I thank my hon. Friend for her intervention. There is a clear duty to consult all interested parties on the proposals and schemes being considered. It would be most bizarre if an authority did not use the option to consult, for example, bus operators, bus users and businesses in its local area and to follow that through. Again, however, we believe in allowing local bodies to decide how best to pursue those options in the consultation procedure.
The Opposition's amendment (b) to new clause 14 relates to the actions that a QCS board may take if it considers that a proposed scheme does not meet the statutory public interest criteria. New clause 14 already makes it clear that in such circumstances the board may make recommendations on the actions that the authority or authorities might take in response to that opinion. New clause 14 is not prescriptive about the recommendations that a QCS board might make.

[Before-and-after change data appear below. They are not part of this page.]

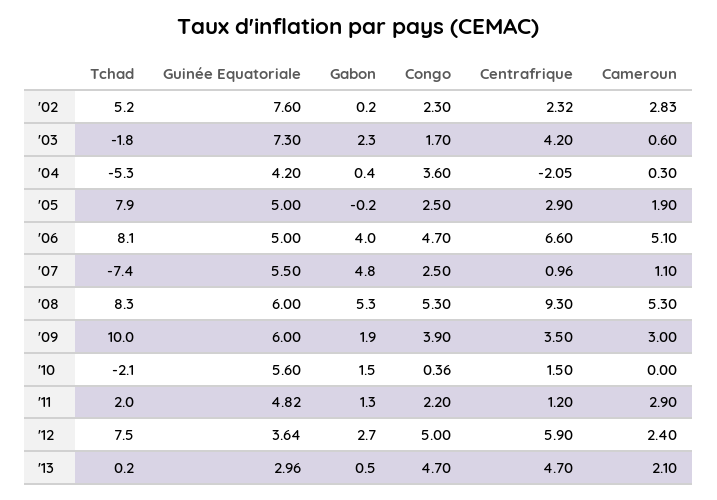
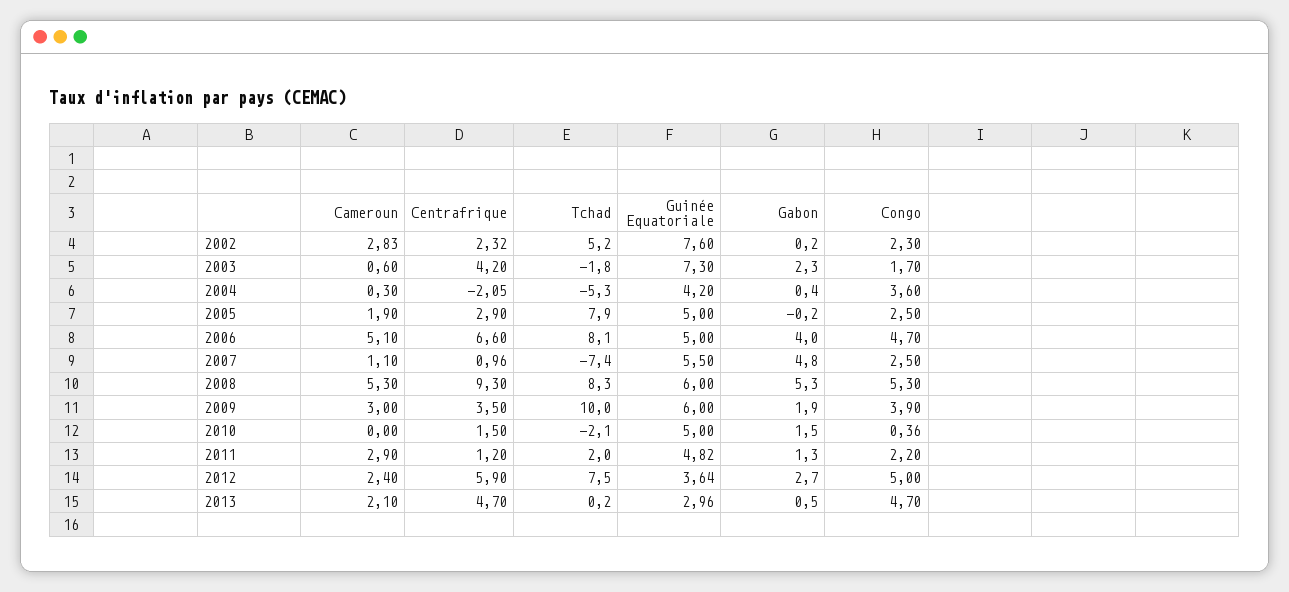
  {
    "Tchad": {
      "'02": 5.2,
      "'03": -1.8,
      "'04": -5.3,
      "'05": 7.9,
      "'06": 8.1,
      "'07": -7.4,
      "'08": 8.3,
      "'09": 10,
      "'10": -2.1,
      "'11": 2,
      "'12": 7.5,
      "'13": 0.2
    },
    "Guinée Equatoriale": {
      "'02": 7.6,
      "'03": 7.3,
      "'04": 4.2,
      "'05": 5,
      "'06": 5,
      "'07": 5.5,
      "'08": 6,
      "'09": 6,
-     "'10": 5.6,
+     "'10": 5,
      "'11": 4.82,
      "'12": 3.64,
      "'13": 2.96
    },
    "Gabon": {
      "'02": 0.2,
      "'03": 2.3,
      "'04": 0.4,
      "'05": -0.2,
      "'06": 4,
      "'07": 4.8,
      "'08": 5.3,
      "'09": 1.9,
      "'10": 1.5,
      "'11": 1.3,
      "'12": 2.7,
      "'13": 0.5
    },
    "Congo": {
      "'02": 2.3,
      "'03": 1.7,
      "'04": 3.6,
      "'05": 2.5,
      "'06": 4.7,
      "'07": 2.5,
      "'08": 5.3,
      "'09": 3.9,
      "'10": 0.36,
      "'11": 2.2,
      "'12": 5,
      "'13": 4.7
    },
    "Centrafrique": {
      "'02": 2.32,
      "'03": 4.2,
      "'04": -2.05,
      "'05": 2.9,
      "'06": 6.6,
      "'07": 0.96,
      "'08": 9.3,
      "'09": 3.5,
      "'10": 1.5,
      "'11": 1.2,
      "'12": 5.9,
      "'13": 4.7
    },
    "Cameroun": {
      "'02": 2.83,
      "'03": 0.6,
      "'04": 0.3,
      "'05": 1.9,
      "'06": 5.1,
      "'07": 1.1,
      "'08": 5.3,
      "'09": 3,
      "'10": 0,
      "'11": 2.9,
      "'12": 2.4,
      "'13": 2.1
    }
  }

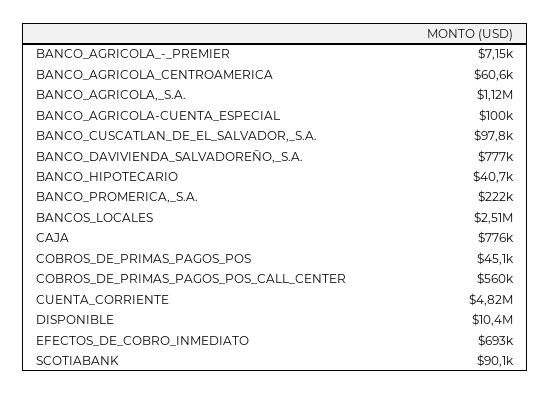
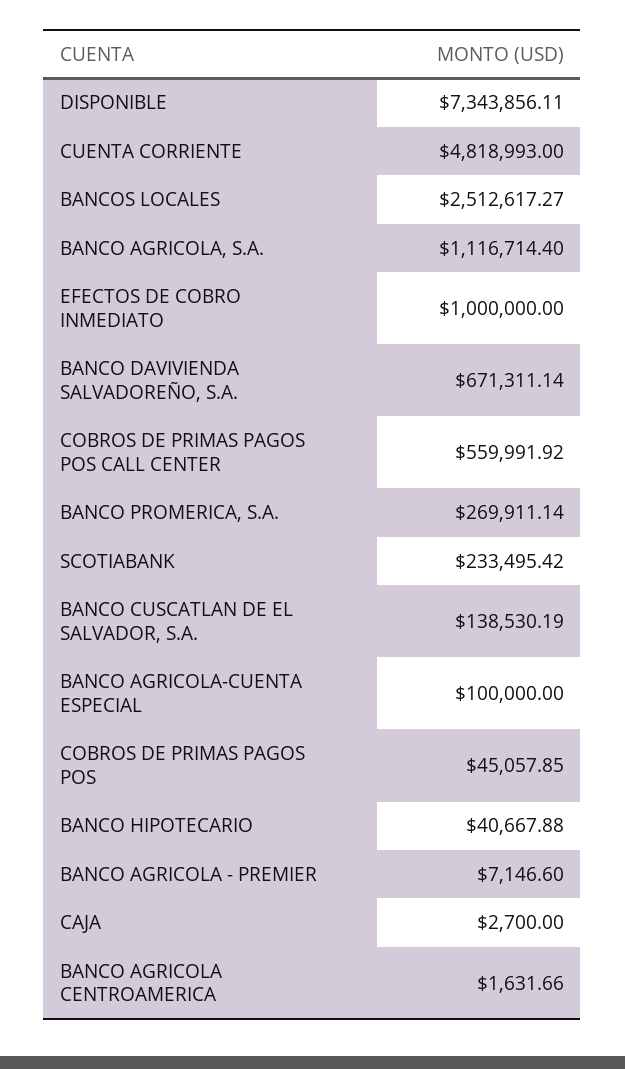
  {
    "BANCO_AGRICOLA_-_PREMIER": 7146.6,
-   "BANCO_AGRICOLA_CENTROAMERICA": 60600,
+   "BANCO_AGRICOLA_CENTROAMERICA": 1631.66,
    "BANCO_AGRICOLA,_S.A.": 1116714.4,
    "BANCO_AGRICOLA-CUENTA_ESPECIAL": 100000,
-   "BANCO_CUSCATLAN_DE_EL_SALVADOR,_S.A.": 97800,
+   "BANCO_CUSCATLAN_DE_EL_SALVADOR,_S.A.": 138530.19,
-   "BANCO_DAVIVIENDA_SALVADOREÑO,_S.A.": 777000,
+   "BANCO_DAVIVIENDA_SALVADOREÑO,_S.A.": 671311.14,
    "BANCO_HIPOTECARIO": 40667.88,
-   "BANCO_PROMERICA,_S.A.": 222000,
+   "BANCO_PROMERICA,_S.A.": 269911.14,
    "BANCOS_LOCALES": 2512617.27,
-   "CAJA": 776000,
+   "CAJA": 2700,
    "COBROS_DE_PRIMAS_PAGOS_POS": 45057.85,
    "COBROS_DE_PRIMAS_PAGOS_POS_CALL_CENTER": 559991.92,
    "CUENTA_CORRIENTE": 4818993,
-   "DISPONIBLE": 10400000,
+   "DISPONIBLE": 7343856.11,
-   "EFECTOS_DE_COBRO_INMEDIATO": 693000,
+   "EFECTOS_DE_COBRO_INMEDIATO": 1000000,
-   "SCOTIABANK": 90100
+   "SCOTIABANK": 233495.42
  }

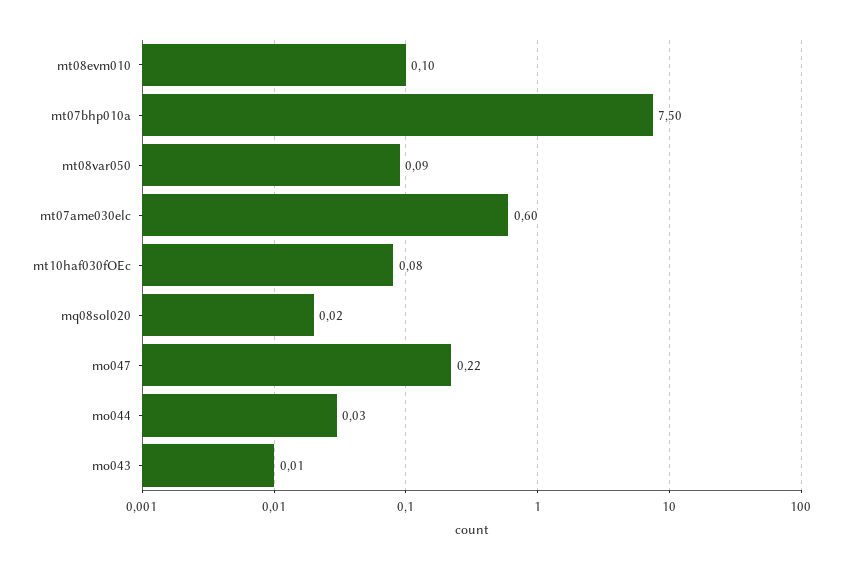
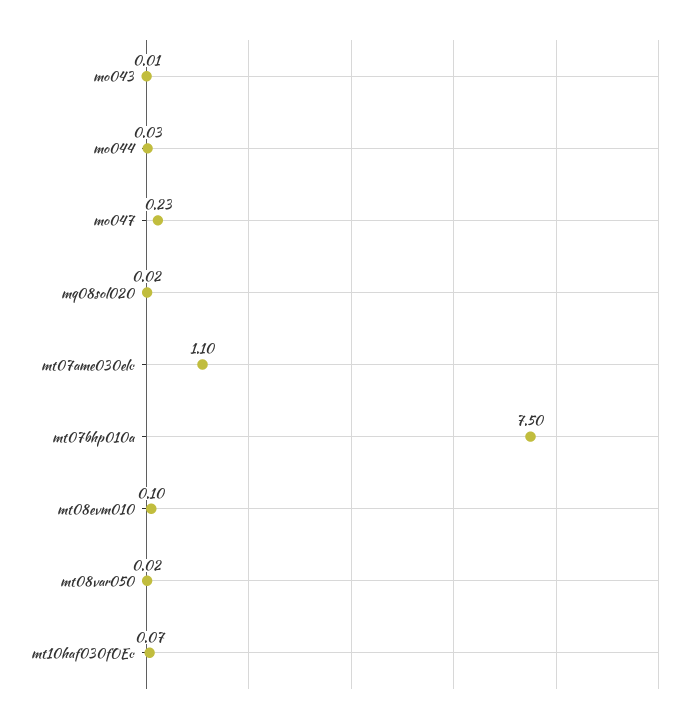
  {
    "mt08evm010": 0.1,
    "mt07bhp010a": 7.5,
-   "mt08var050": 0.09,
+   "mt08var050": 0.02,
-   "mt07ame030elc": 0.6,
+   "mt07ame030elc": 1.1,
-   "mt10haf030fOEc": 0.08,
+   "mt10haf030fOEc": 0.07,
    "mq08sol020": 0.02,
-   "mo047": 0.22,
+   "mo047": 0.23,
    "mo044": 0.03,
    "mo043": 0.01
  }

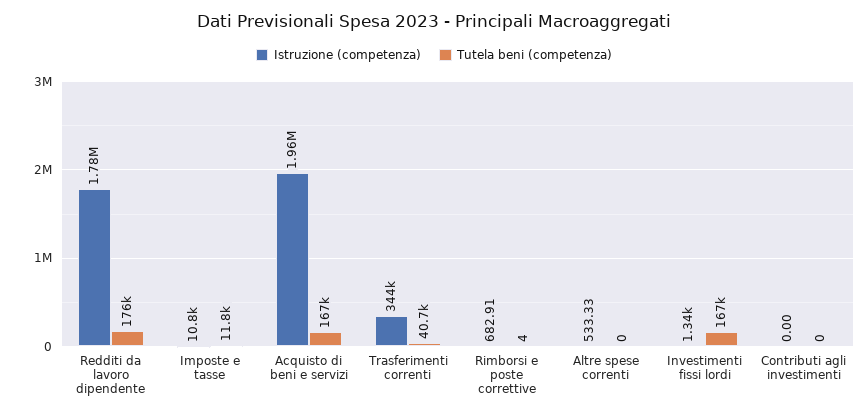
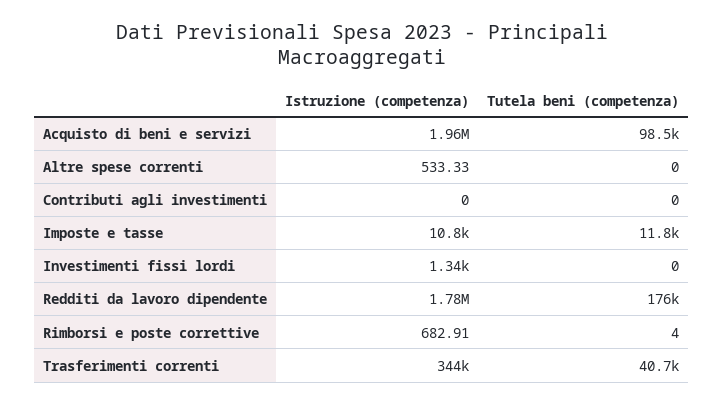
  {
    "Istruzione (competenza)": {
      "Redditi da lavoro dipendente": 1780000,
      "Imposte e tasse": 10800,
      "Acquisto di beni e servizi": 1960000,
      "Trasferimenti correnti": 344000,
      "Rimborsi e poste correttive": 682.91,
      "Altre spese correnti": 533.33,
      "Investimenti fissi lordi": 1340,
      "Contributi agli investimenti": 0
    },
    "Tutela beni (competenza)": {
      "Redditi da lavoro dipendente": 176000,
      "Imposte e tasse": 11800,
-     "Acquisto di beni e servizi": 167000,
+     "Acquisto di beni e servizi": 98500,
      "Trasferimenti correnti": 40700,
      "Rimborsi e poste correttive": 4,
      "Altre spese correnti": 0,
-     "Investimenti fissi lordi": 167000,
+     "Investimenti fissi lordi": 0,
      "Contributi agli investimenti": 0
    }
  }

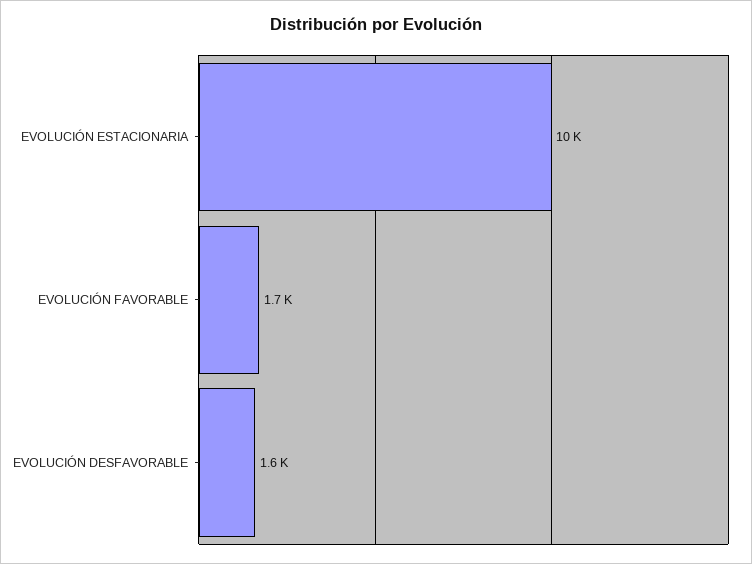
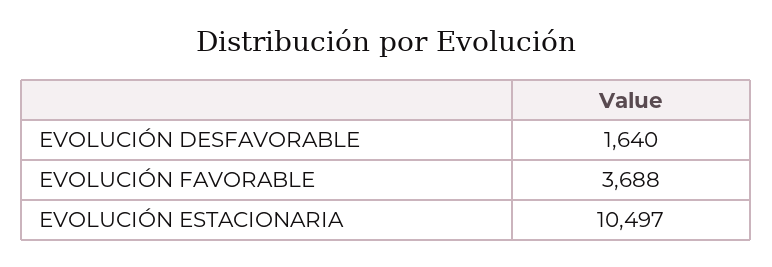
  {
    "EVOLUCIÓN ESTACIONARIA": 10497,
-   "EVOLUCIÓN FAVORABLE": 1700,
+   "EVOLUCIÓN FAVORABLE": 3688,
    "EVOLUCIÓN DESFAVORABLE": 1640
  }

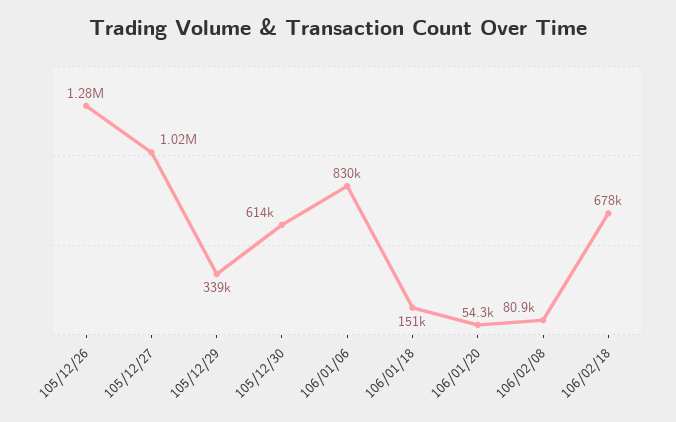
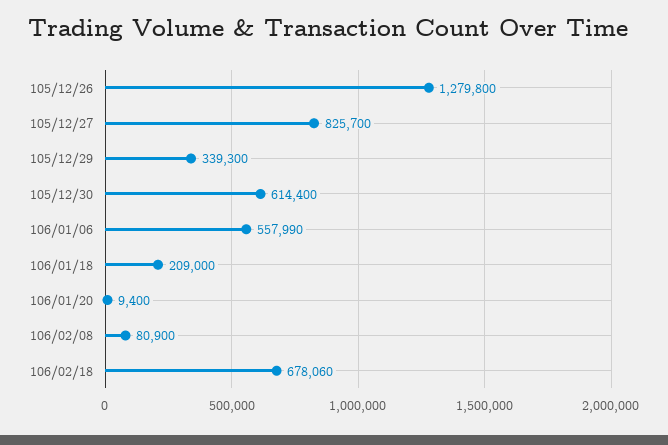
  {
    "105/12/26": 1279800,
-   "105/12/27": 1020000,
+   "105/12/27": 825700,
    "105/12/29": 339300,
    "105/12/30": 614400,
-   "106/01/06": 830000,
+   "106/01/06": 557990,
-   "106/01/18": 151000,
+   "106/01/18": 209000,
-   "106/01/20": 54300,
+   "106/01/20": 9400,
    "106/02/08": 80900,
    "106/02/18": 678060
  }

The Government would normally expect a QCS board to take a constructive approach. Where a board identifies defects in a scheme, the constructive approach would be to offer suggestions to the local authority as to how it might remedy them. It is unlikely that, having invested a great deal of time and effort in developing and consulting on proposals, an authority would submit to a QCS board a proposed scheme that was so defective that it was beyond salvation. If that very unlikely situation were to arise, I suppose it might be appropriate for the QCS board to say so, but there is no need to amend the Bill to empower the QCS board to do so. The provisions in proposed new clause 126AC(2) are already sufficiently broad to cater for that most unlikely outcome.